Aim of the task: Search the records for the word "Buffers" and copy each line in which it appears.

Record excerpts:
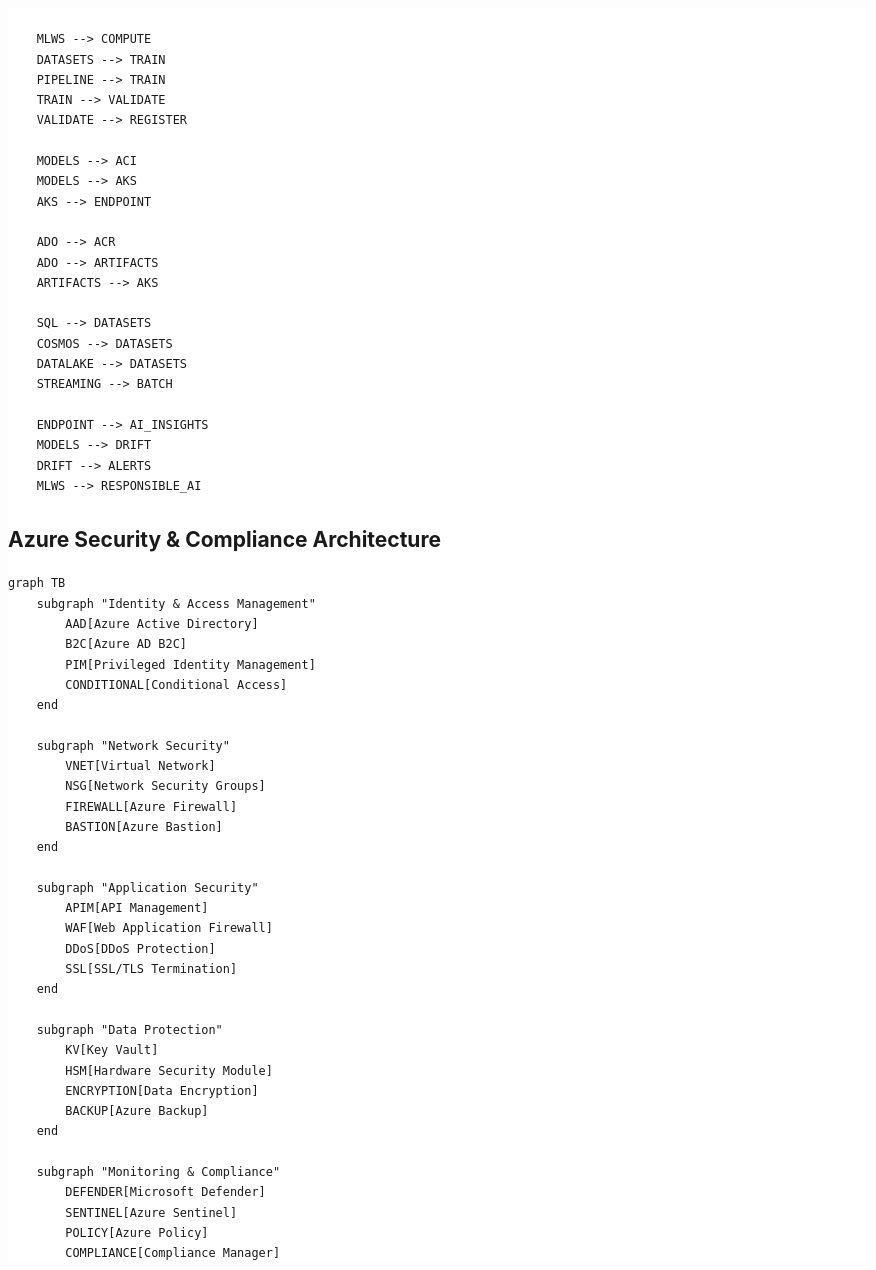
 ```mermaid
    
    MLWS --> COMPUTE
    DATASETS --> TRAIN
    PIPELINE --> TRAIN
    TRAIN --> VALIDATE
    VALIDATE --> REGISTER
    
    MODELS --> ACI
    MODELS --> AKS
    AKS --> ENDPOINT
    
    ADO --> ACR
    ADO --> ARTIFACTS
    ARTIFACTS --> AKS
    
    SQL --> DATASETS
    COSMOS --> DATASETS
    DATALAKE --> DATASETS
    STREAMING --> BATCH
    
    ENDPOINT --> AI_INSIGHTS
    MODELS --> DRIFT
    DRIFT --> ALERTS
    MLWS --> RESPONSIBLE_AI
```

## Azure Security & Compliance Architecture

```mermaid
graph TB
    subgraph "Identity & Access Management"
        AAD[Azure Active Directory]
        B2C[Azure AD B2C]
        PIM[Privileged Identity Management]
        CONDITIONAL[Conditional Access]
    end
    
    subgraph "Network Security"
        VNET[Virtual Network]
        NSG[Network Security Groups]
        FIREWALL[Azure Firewall]
        BASTION[Azure Bastion]
    end
    
    subgraph "Application Security"
        APIM[API Management]
        WAF[Web Application Firewall]
        DDoS[DDoS Protection]
        SSL[SSL/TLS Termination]
    end
    
    subgraph "Data Protection"
        KV[Key Vault]
        HSM[Hardware Security Module]
        ENCRYPTION[Data Encryption]
        BACKUP[Azure Backup]
    end
    
    subgraph "Monitoring & Compliance"
        DEFENDER[Microsoft Defender]
        SENTINEL[Azure Sentinel]
        POLICY[Azure Policy]
        COMPLIANCE[Compliance Manager]
```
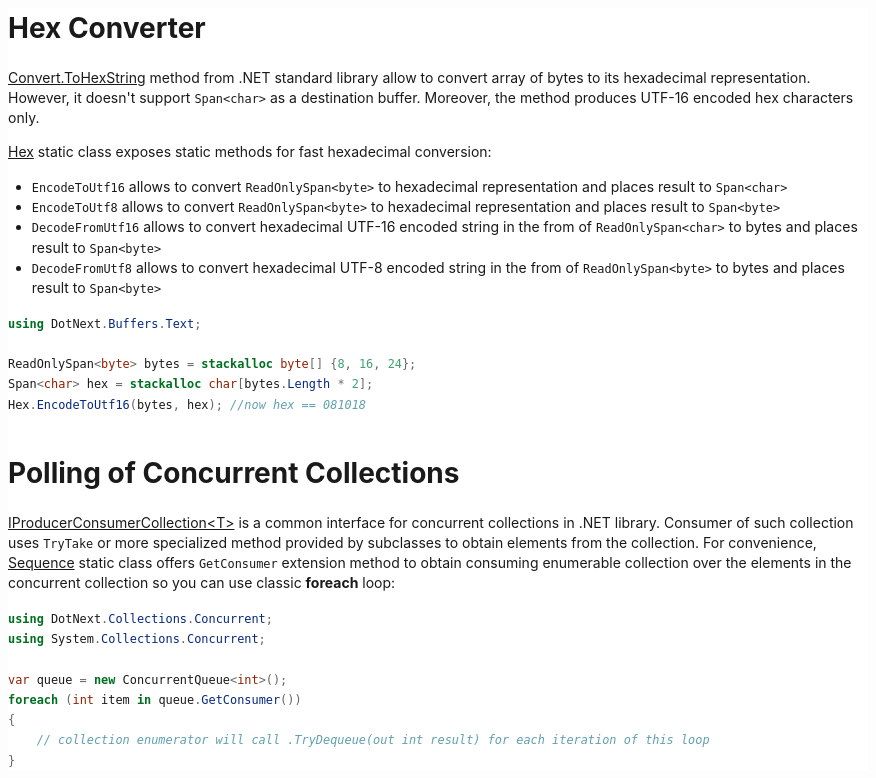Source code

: # Hex Converter
[Convert.ToHexString](https://docs.microsoft.com/en-us/dotnet/api/system.convert.tohexstring) method from .NET standard library allow to convert array of bytes to its hexadecimal representation. However, it doesn't support `Span<char>` as a destination buffer. Moreover, the method produces UTF-16 encoded hex characters only.

[Hex](xref:DotNext.Buffers.Text.Hex) static class exposes static methods for fast hexadecimal conversion:
* `EncodeToUtf16` allows to convert `ReadOnlySpan<byte>` to hexadecimal representation and places result to `Span<char>`
* `EncodeToUtf8` allows to convert `ReadOnlySpan<byte>` to hexadecimal representation and places result to `Span<byte>`
* `DecodeFromUtf16` allows to convert hexadecimal UTF-16 encoded string in the from of `ReadOnlySpan<char>` to bytes and places result to `Span<byte>`
* `DecodeFromUtf8` allows to convert hexadecimal UTF-8 encoded string in the from of `ReadOnlySpan<byte>` to bytes and places result to `Span<byte>`

```csharp
using DotNext.Buffers.Text;

ReadOnlySpan<byte> bytes = stackalloc byte[] {8, 16, 24};
Span<char> hex = stackalloc char[bytes.Length * 2];
Hex.EncodeToUtf16(bytes, hex); //now hex == 081018
```

# Polling of Concurrent Collections
[IProducerConsumerCollection&lt;T&gt;](https://docs.microsoft.com/en-us/dotnet/api/system.collections.concurrent.iproducerconsumercollection-1) is a common interface for concurrent collections in .NET library. Consumer of such collection uses `TryTake` or more specialized method provided by subclasses to obtain elements from the collection. For convenience, [Sequence](xref:DotNext.Collections.Generic.Sequence) static class offers `GetConsumer` extension method to obtain consuming enumerable collection over the elements in the concurrent collection so you can use classic **foreach** loop:
```csharp
using DotNext.Collections.Concurrent;
using System.Collections.Concurrent;

var queue = new ConcurrentQueue<int>();
foreach (int item in queue.GetConsumer())
{
    // collection enumerator will call .TryDequeue(out int result) for each iteration of this loop
}
```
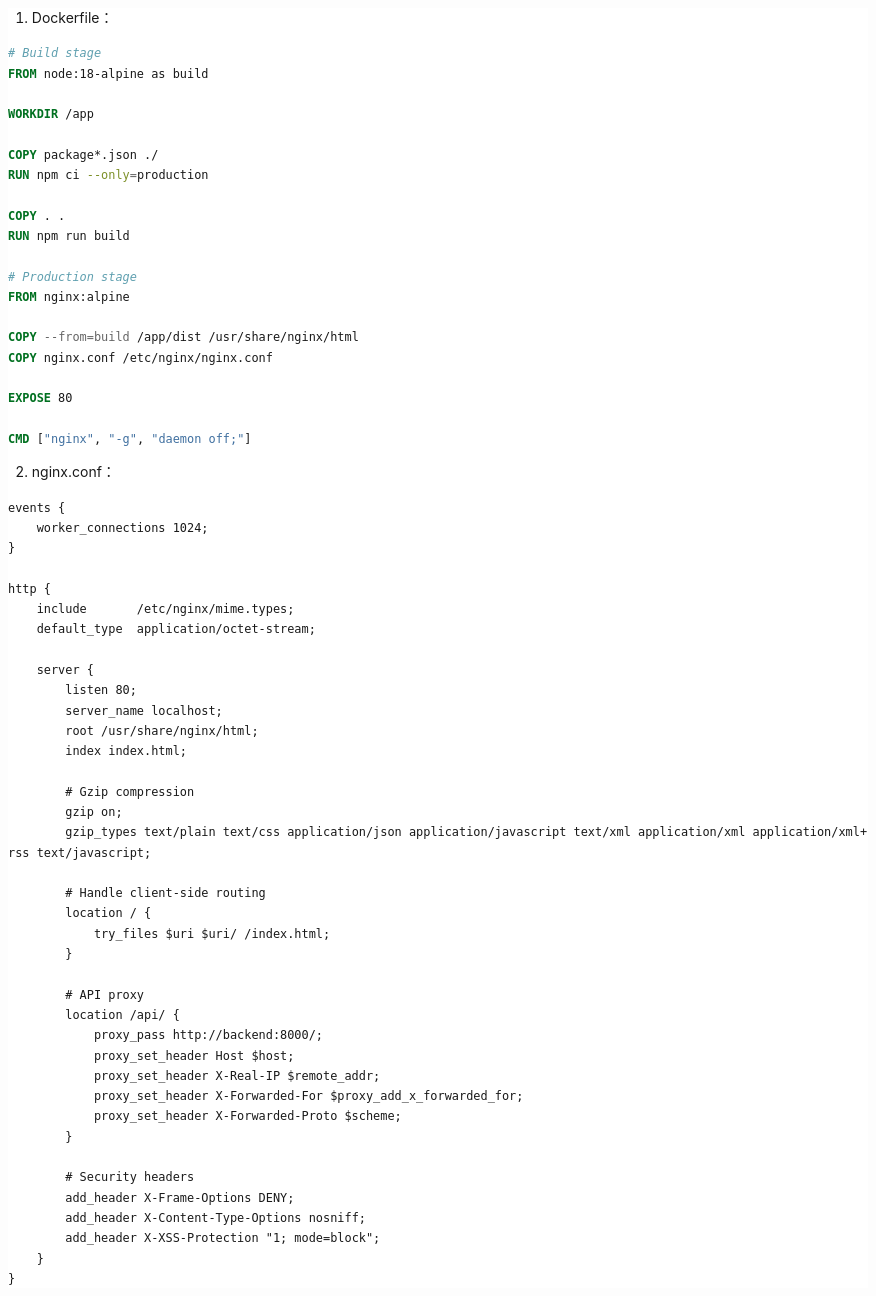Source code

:1. Dockerfile：
```dockerfile
# Build stage
FROM node:18-alpine as build

WORKDIR /app

COPY package*.json ./
RUN npm ci --only=production

COPY . .
RUN npm run build

# Production stage
FROM nginx:alpine

COPY --from=build /app/dist /usr/share/nginx/html
COPY nginx.conf /etc/nginx/nginx.conf

EXPOSE 80

CMD ["nginx", "-g", "daemon off;"]
```

2. nginx.conf：
```nginx
events {
    worker_connections 1024;
}

http {
    include       /etc/nginx/mime.types;
    default_type  application/octet-stream;

    server {
        listen 80;
        server_name localhost;
        root /usr/share/nginx/html;
        index index.html;

        # Gzip compression
        gzip on;
        gzip_types text/plain text/css application/json application/javascript text/xml application/xml application/xml+rss text/javascript;

        # Handle client-side routing
        location / {
            try_files $uri $uri/ /index.html;
        }

        # API proxy
        location /api/ {
            proxy_pass http://backend:8000/;
            proxy_set_header Host $host;
            proxy_set_header X-Real-IP $remote_addr;
            proxy_set_header X-Forwarded-For $proxy_add_x_forwarded_for;
            proxy_set_header X-Forwarded-Proto $scheme;
        }

        # Security headers
        add_header X-Frame-Options DENY;
        add_header X-Content-Type-Options nosniff;
        add_header X-XSS-Protection "1; mode=block";
    }
}
```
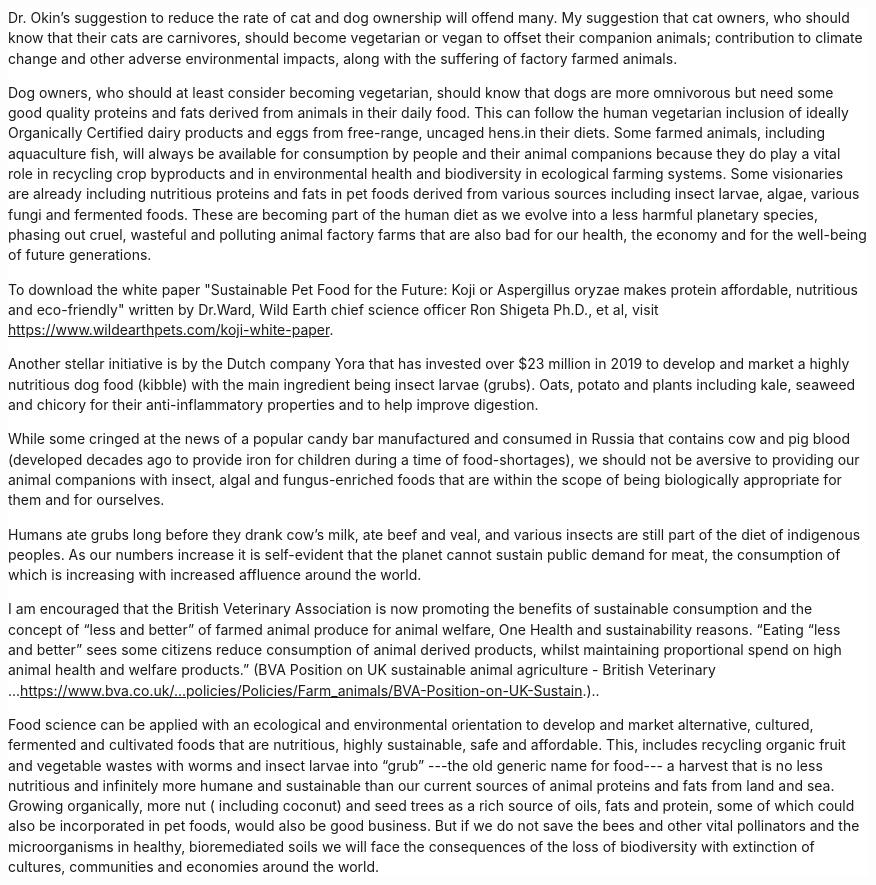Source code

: Dr. Okin’s suggestion to reduce the rate of cat and dog ownership will offend many. My suggestion that cat owners, who should know that their cats are carnivores, should become vegetarian or vegan to offset their companion animals; contribution to climate change and other adverse environmental impacts, along with the suffering of factory farmed animals. 

Dog owners, who should at least consider becoming vegetarian, should know that dogs are more omnivorous but need some good quality proteins and fats derived from animals in their daily food. This can follow the human vegetarian inclusion of ideally Organically Certified dairy products and eggs from free-range, uncaged hens.in their diets. Some farmed animals, including aquaculture fish, will always be available for consumption by people and their animal companions because they do play a vital role in recycling crop byproducts and in environmental health and biodiversity in ecological farming systems. Some visionaries are already including nutritious proteins and fats in pet foods derived from various sources including insect larvae, algae, various fungi and fermented foods. These are becoming part of the human diet as we evolve into a less harmful planetary species, phasing out cruel, wasteful and polluting animal factory farms that are also bad for our health, the economy and for the well-being of future generations.

To download the white paper "Sustainable Pet Food for the Future: Koji or Aspergillus oryzae makes protein affordable, nutritious and eco-friendly" written by Dr.Ward, Wild Earth chief science officer Ron Shigeta Ph.D., et al,  visit https://www.wildearthpets.com/koji-white-paper.


 Another stellar initiative is by the Dutch company Yora that has invested over $23 million in 2019 to develop and market a highly nutritious dog food (kibble) with the main ingredient being insect larvae (grubs). Oats, potato and plants including kale, seaweed and chicory for their anti-inflammatory properties and to help improve digestion. 

While some cringed at the news of a popular candy bar manufactured and consumed in Russia that contains cow and pig blood (developed decades ago to provide iron for children during a time of food-shortages), we should not be aversive to providing our animal companions with insect, algal and fungus-enriched foods that are within the scope of being biologically appropriate for them and for ourselves.

Humans ate grubs long before they drank cow’s milk, ate beef and veal, and various insects are still part of the diet of indigenous peoples. As our numbers increase it is self-evident that the planet cannot sustain public demand for meat, the consumption of which is increasing with increased affluence around the world.

I am encouraged that the British Veterinary Association is now promoting the benefits of sustainable consumption and the concept of “less and better” of farmed animal produce for animal welfare, One Health and sustainability reasons. “Eating “less and better” sees some citizens reduce consumption of animal derived products, whilst maintaining proportional spend on high animal health and welfare products.” (BVA Position on UK sustainable animal agriculture - British Veterinary ...https://www.bva.co.uk/...policies/Policies/Farm_animals/BVA-Position-on-UK-Sustain.)..

Food science can be applied with an ecological and environmental orientation to develop and market alternative, cultured, fermented and cultivated foods that are nutritious, highly sustainable, safe and affordable. This, includes recycling organic fruit and vegetable wastes with worms and insect larvae into “grub” ---the old generic name for food---  a harvest that is no less nutritious and infinitely more humane and sustainable than our current sources of animal proteins and fats from land and sea. Growing organically, more nut ( including coconut) and seed trees as a rich source of oils, fats and protein, some of which could also be incorporated in pet foods, would also be good business. But if we do not save the bees and other vital pollinators and the microorganisms in healthy, bioremediated soils we will face the consequences of the loss of biodiversity with extinction of cultures, communities and economies around the world.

Written response:
[Hex](xref:DotNext.Buffers.Text.Hex) static class exposes static methods for fast hexadecimal conversion:
using DotNext.Buffers.Text;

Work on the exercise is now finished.